Ik weet niet wat het is, met die overheidsgebouwen hier, maar gezellig is het daar niet te noemen. Ik bedacht me dat ik nog wel even de vragen door kon lezen die de vorige trainee (het meisje dat vorig jaar in het Hilton haar traineeship deed)mij had gestuurd, zodat ik in ieder geval voorbereid was. Je maakt hier je theorie-examen gewoon op een a4-tje, met meerkeuze vragen. Na afloop krijg je het a4-tje mee naar huis en de vorige trainee had via via zo’n 175 mogelijke vragen ontvangen per mail. In plaats van het hele handboek te bestuderen hoopte ik dat het uit mijn hoofd leren van de vragen wel voldoende zou zijn.
Toen ik na anderhalf uur eindelijk naar loket nummer 21
mocht lopen, begon ik toch lichtelijk zenuwachtig te worden. De dame bekeek
mijn papieren, merkte op dat de achternaam van haar dochter ‘‘Holland’’ is, en
zei dat het enige dat ze van Nederland weet is dat wij een goed voetbalelftal
hebben. Ik knikte instemmend mee. Daarna moest ik een ogen test doen, ‘‘Doe je
hand voor je rechteroog en lees wat er boven mij staat’’. Appeltje eitje.
Uiteindelijk waren al mijn papieren in orde, moest ik 33 dollar betalen en mocht
ik doorlopen naar de camera voor een foto. Waar ik totaal niet op voorbereid
was (lees, m’n haar was een puinhoop en m’n make-up zat niet). ik dacht
namelijk dat ik een eigen foto mee moest nemen en had in Nederland netjes extra
pasfoto’s laten maken, in Amerikaans formaat. Maar nee, ik moest daar op de
foto en ik geloof dat dat de meest lelijke foto ooit is geworden. Wat dus
hilarisch gaat worden als ik mezelf ooit moet identificeren met mijn rijbewijs.
Na de foto moest ik op de rode loper gaan staan (hoe
toepasselijk) en wachten tot ik aan de beurt was voor het theorie-examen. De
jongen voor mij stond al zijn nagels af te bijten en een beetje te hupsen van z’n
ene naar z’n andere been waar ik ook nerveus van werd. Heel even schoot door m’n
hoofd dat ik misschien toch beter het hele handboek door had kunnen lezen en
werd ik nog iets zenuwachtiger. Na een paar minuten kreeg ik mijn potlood en
moest aan een tafel gaan staan om de juiste antwoorden aan te kruisen. Aan
beide kanten zaten schotten zodat ik niet bij m’n buurman of buurvrouw kon
kijken, maar ik vond het wel een grote grap dit.

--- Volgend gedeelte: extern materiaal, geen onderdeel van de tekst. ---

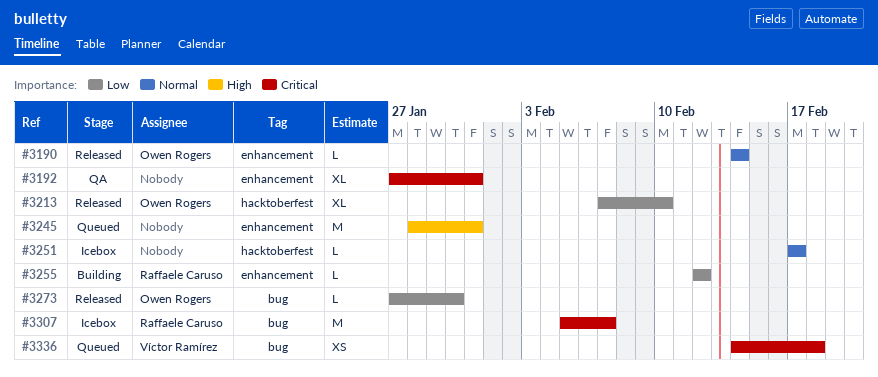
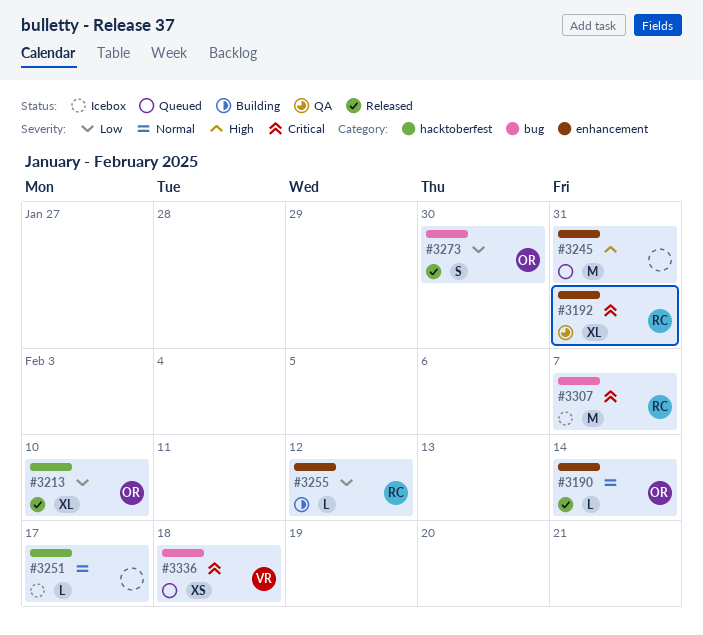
#3192, owner: none -> Raffaele Caruso
#3273, estimate: L -> S

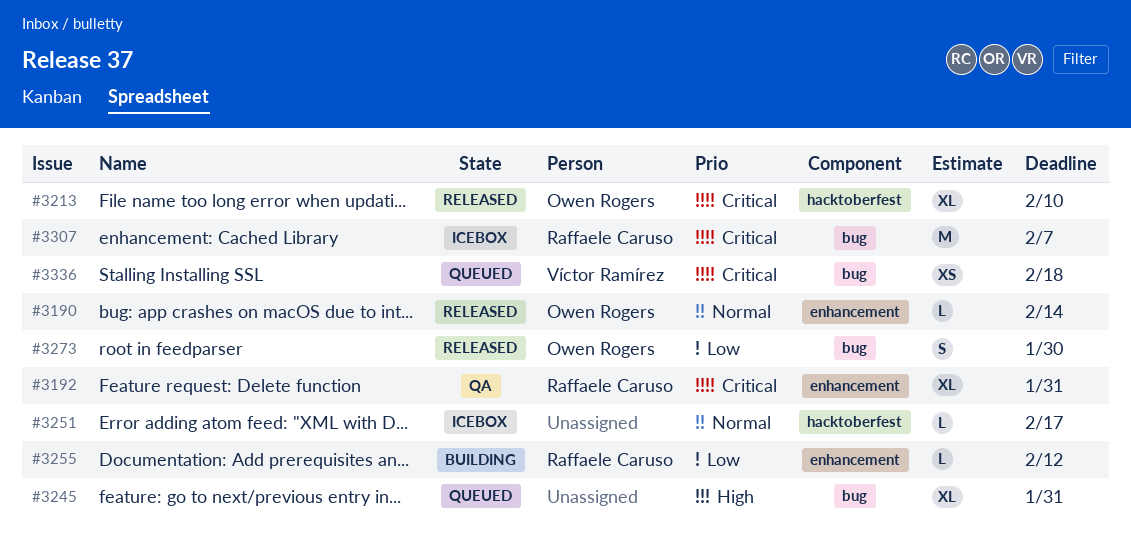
#3213, priority: Low -> Critical
#3245, label: enhancement -> bug
#3245, estimate: M -> XL

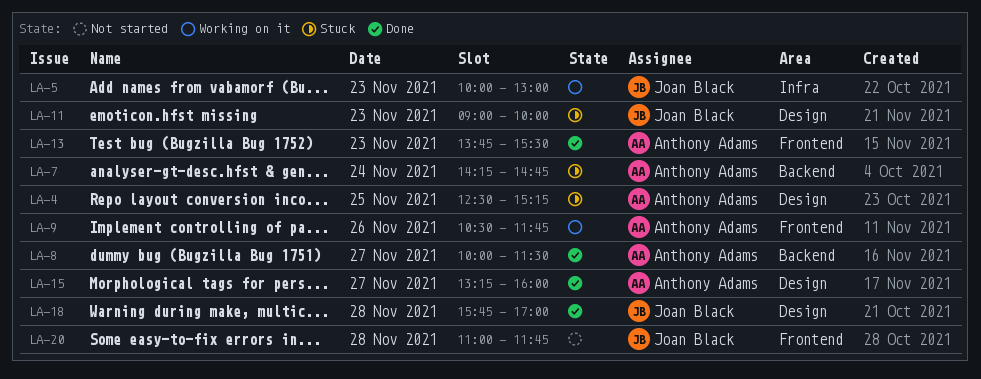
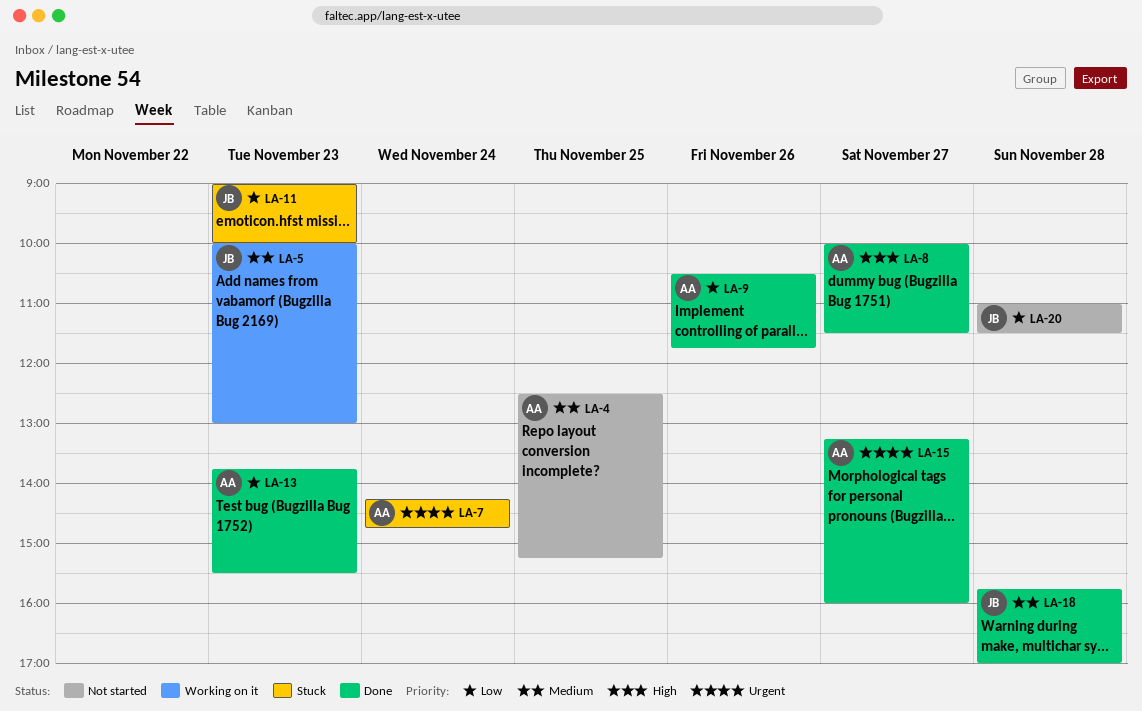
LA-4, status: Stuck -> Not started
LA-9, status: Working on it -> Done
LA-20, ends: 11:45 -> 11:30

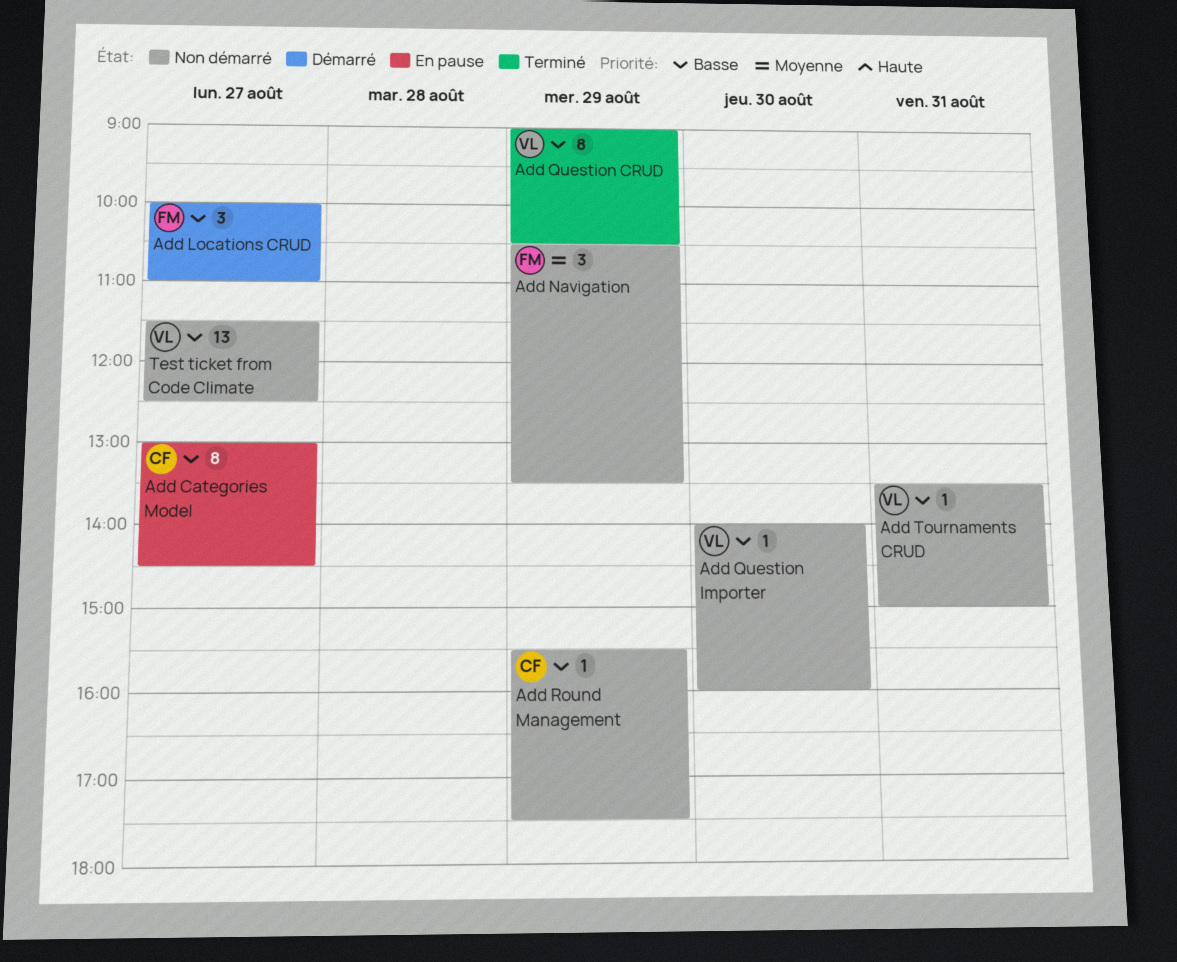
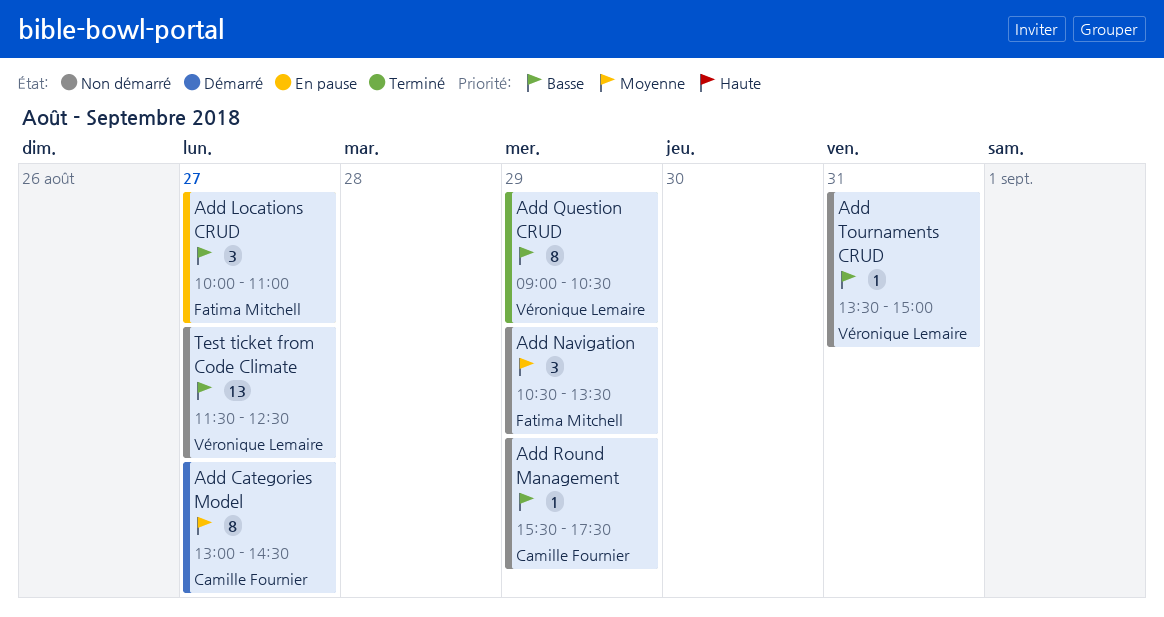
Add Categories Model, status: En pause -> Démarré
Add Categories Model, priority: Basse -> Moyenne
Add Locations CRUD, status: Démarré -> En pause
Add Question Importer: present -> none

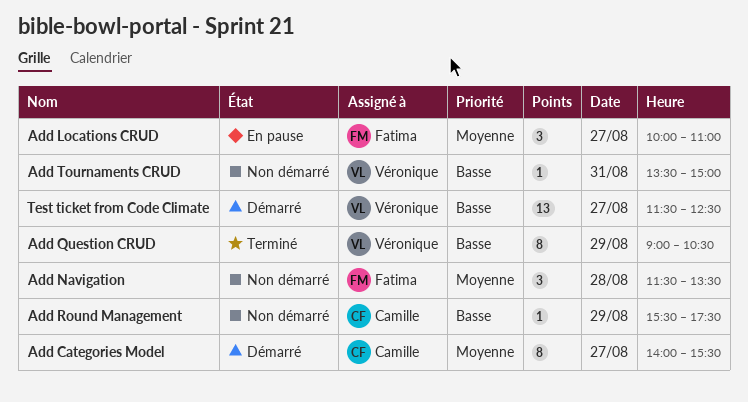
Add Categories Model, begins: 13:00 -> 14:00
Add Categories Model, ends: 14:30 -> 15:30
Add Locations CRUD, priority: Basse -> Moyenne
Add Navigation, day: Aug 29 -> Aug 28
Add Navigation, begins: 10:30 -> 11:30
Test ticket from Code Climate, status: Non démarré -> Démarré

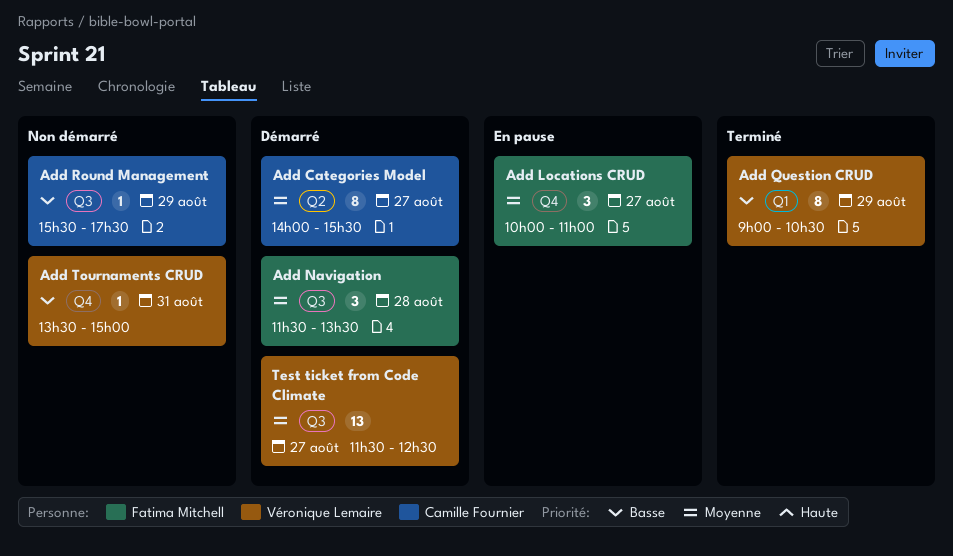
Add Navigation, status: Non démarré -> Démarré
Test ticket from Code Climate, priority: Basse -> Moyenne

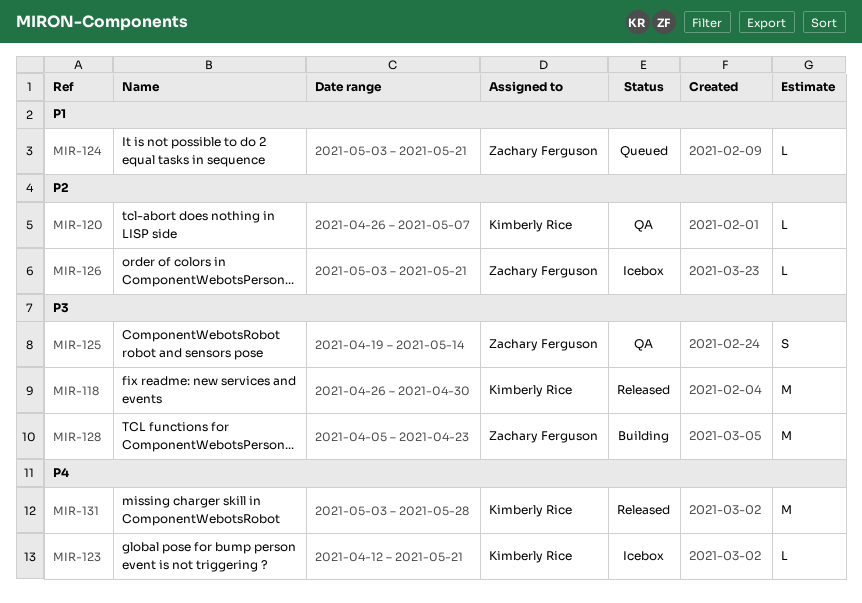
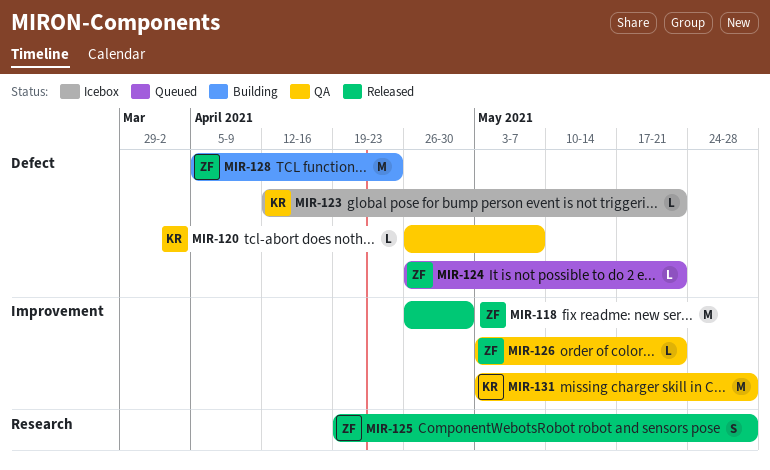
MIR-118, owner: Kimberly Rice -> Zachary Ferguson
MIR-124, start: May 3 -> Apr 26
MIR-125, status: QA -> Released
MIR-125, due: May 14 -> May 28
MIR-126, status: Icebox -> QA
MIR-131, status: Released -> QA

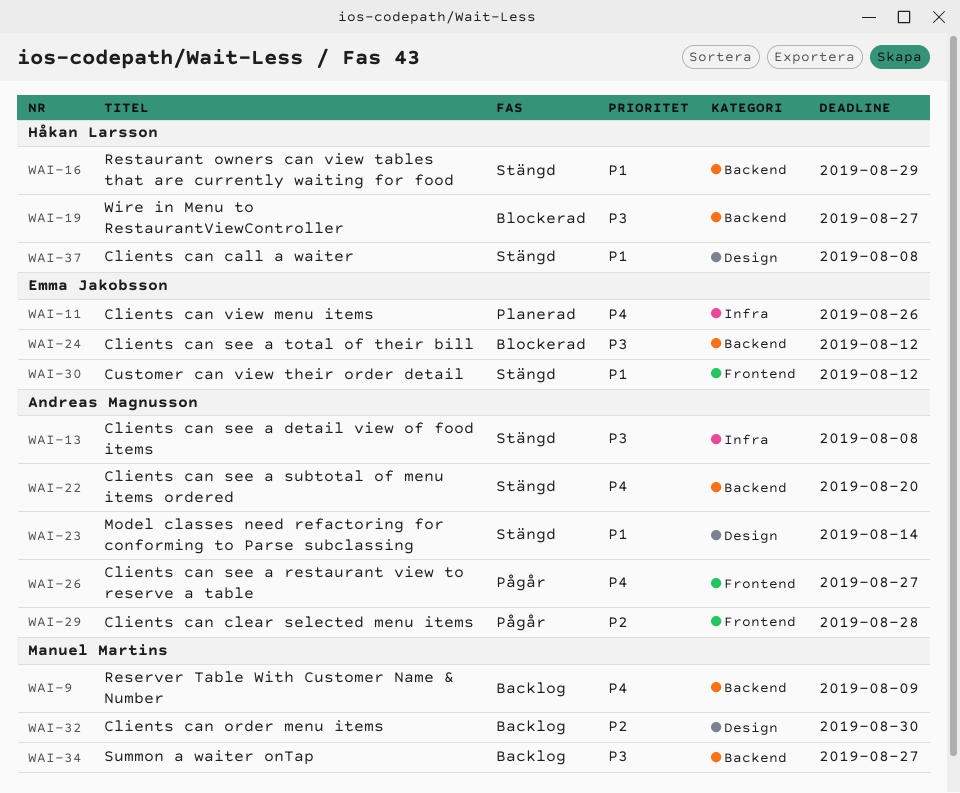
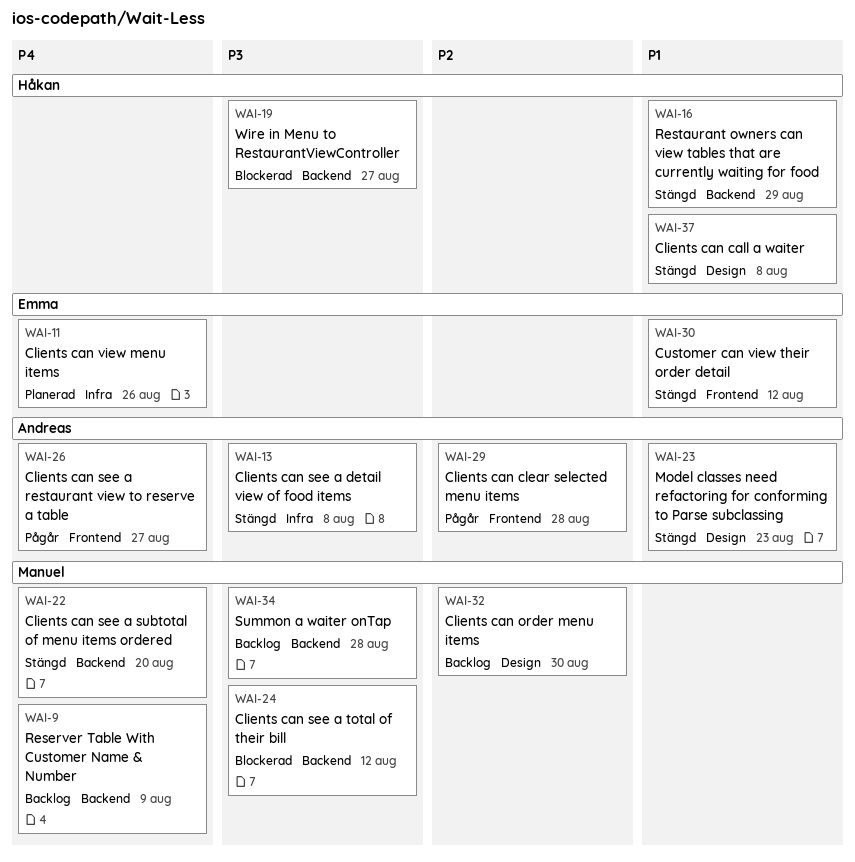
WAI-22, owner: Andreas Magnusson -> Manuel Martins
WAI-23, due: Aug 14 -> Aug 23
WAI-24, owner: Emma Jakobsson -> Manuel Martins
WAI-34, due: Aug 27 -> Aug 28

Die Amerikanen zouden eens bij
een Nederlands theorie-examen moeten kijken. Ik begon met het beantwoorden van
de 35 vragen en kwam erachter dat dit een nieuwe versie was en de vragen die de
trainee van vorig jaar had doorgestuurd niet echt van toepassing waren. Na een
kleine stille scheldpartij (oke, ik had dit kunnen verwachten..) vulde ik op
goed geluk de test verder in en probeerde logisch na te denken om een
Amerikaanse manier. Sommige regeltjes zijn hier toch iets anders dan in
Nederland. Toen ik klaar was leverde ik mijn papiertje in en werd het meteen
nagekeken. Met ingehouden adem keek ik toe hoe de man mijn foute antwoorden aankruiste
en ik deed een schietgebedje dat ik er niet meer dan zes zou hebben. Gelukkig
stopte hij na zes strepen zetten en feliciteerde me. Geslaagd! Eindgoed,
algoed. Ik heb nu een tijdelijk rijbewijs en dertig dagen de tijd om af te
rijden. En dan ben ik echt-echt ingeburgerd.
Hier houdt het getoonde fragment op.